[Task to complete] Two lines below mark the span: the one containing "HOURLY RATE" and the one containing "PRIMARY SERVICE FOCUS". Set down both, plus every line between, exactly as they stand, and nothing else.

─── Record set ───

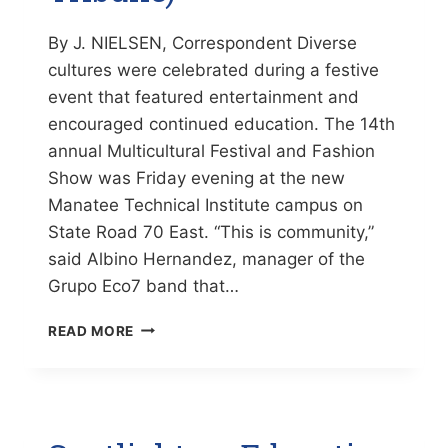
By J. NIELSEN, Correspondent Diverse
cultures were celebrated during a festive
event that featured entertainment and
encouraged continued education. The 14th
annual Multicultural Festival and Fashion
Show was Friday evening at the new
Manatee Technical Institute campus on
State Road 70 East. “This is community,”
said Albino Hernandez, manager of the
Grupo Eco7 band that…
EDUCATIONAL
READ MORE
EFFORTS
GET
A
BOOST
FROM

───
─── Record set ───

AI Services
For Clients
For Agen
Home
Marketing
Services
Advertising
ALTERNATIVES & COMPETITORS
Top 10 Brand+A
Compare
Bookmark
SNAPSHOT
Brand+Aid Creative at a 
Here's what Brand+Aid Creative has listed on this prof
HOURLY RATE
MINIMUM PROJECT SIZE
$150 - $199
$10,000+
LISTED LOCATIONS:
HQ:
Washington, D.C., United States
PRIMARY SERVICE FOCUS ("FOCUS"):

───

[Solution to the problem]
HOURLY RATE
MINIMUM PROJECT SIZE
$150 - $199
$10,000+
LISTED LOCATIONS:
HQ:
Washington, D.C., United States
PRIMARY SERVICE FOCUS ("FOCUS"):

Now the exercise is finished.